🤖 AI Summary
This study addresses the responsible deployment of conversational AI for social good (CAI4SG), tackling core challenges such as algorithmic bias, data privacy, and socio-technical risks. It proposes a role-centered analytical framework that classifies conversational agents based on their autonomy and affective engagement, drawing on interdisciplinary perspectives from human-computer interaction, AI ethics, and social computing. The framework is applied across critical domains including mental health support and accessibility assistance. Through a systematic review, the research identifies distinct ethical and technical issues associated with each agent role, offering theoretical guidance for the design and implementation of CAI4SG systems. The findings aim to advance the development of conversational AI that is more equitable, effective, and trustworthy in socially beneficial applications.
📝 Abstract
The integration of Conversational Agents (CAs) into daily life offers opportunities to tackle global challenges, leading to the emergence of Conversational AI for Social Good (CAI4SG).
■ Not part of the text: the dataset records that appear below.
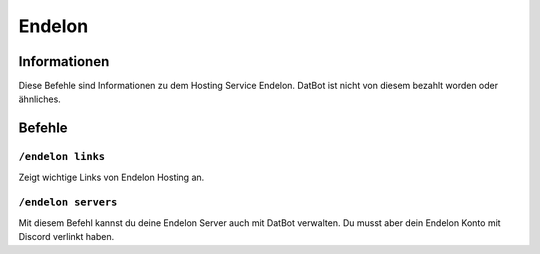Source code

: *******
Endelon
*******

Informationen
=============
Diese Befehle sind Informationen zu dem Hosting Service Endelon. DatBot ist nicht von diesem bezahlt worden oder ähnliches.

Befehle
=======

``/endelon links``
------------------
Zeigt wichtige Links von Endelon Hosting an.

``/endelon servers``
--------------------
Mit diesem Befehl kannst du deine Endelon Server auch mit DatBot verwalten. Du musst aber dein Endelon Konto mit Discord verlinkt haben.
This paper examines the advancements of CAI4SG using a role-based framework that categorizes systems according to their AI autonomy and emotional engagement. This framework emphasizes the importance of considering the role of CAs in social good contexts, such as serving as empathetic supporters in mental health or functioning as assistants for accessibility. Additionally, exploring the deployment of CAs in various roles raises unique challenges, including algorithmic bias, data privacy, and potential socio-technical harms. These issues can differ based on the CA's role and level of engagement. This paper provides an overview of the current landscape, offering a role-based understanding that can guide future research and design aimed at the equitable, ethical, and effective development of CAI4SG.